[[ Provided data, beginning ]]

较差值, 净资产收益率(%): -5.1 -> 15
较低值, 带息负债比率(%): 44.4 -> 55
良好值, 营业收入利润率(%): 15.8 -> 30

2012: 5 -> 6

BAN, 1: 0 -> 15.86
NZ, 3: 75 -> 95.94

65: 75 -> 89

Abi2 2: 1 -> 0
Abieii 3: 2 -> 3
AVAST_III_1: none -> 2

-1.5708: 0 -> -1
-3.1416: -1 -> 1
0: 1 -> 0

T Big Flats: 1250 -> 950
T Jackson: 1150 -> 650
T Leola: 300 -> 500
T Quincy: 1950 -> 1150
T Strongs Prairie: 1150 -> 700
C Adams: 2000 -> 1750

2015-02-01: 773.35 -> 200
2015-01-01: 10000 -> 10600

[[ Provided data, end ]]

■ Task description
Each line above should be output exactly as written.

■ The answer
较差值, 净资产收益率(%): -5.1 -> 15
较低值, 带息负债比率(%): 44.4 -> 55
良好值, 营业收入利润率(%): 15.8 -> 30

2012: 5 -> 6

BAN, 1: 0 -> 15.86
NZ, 3: 75 -> 95.94

65: 75 -> 89

Abi2 2: 1 -> 0
Abieii 3: 2 -> 3
AVAST_III_1: none -> 2

-1.5708: 0 -> -1
-3.1416: -1 -> 1
0: 1 -> 0

T Big Flats: 1250 -> 950
T Jackson: 1150 -> 650
T Leola: 300 -> 500
T Quincy: 1950 -> 1150
T Strongs Prairie: 1150 -> 700
C Adams: 2000 -> 1750

2015-02-01: 773.35 -> 200
2015-01-01: 10000 -> 10600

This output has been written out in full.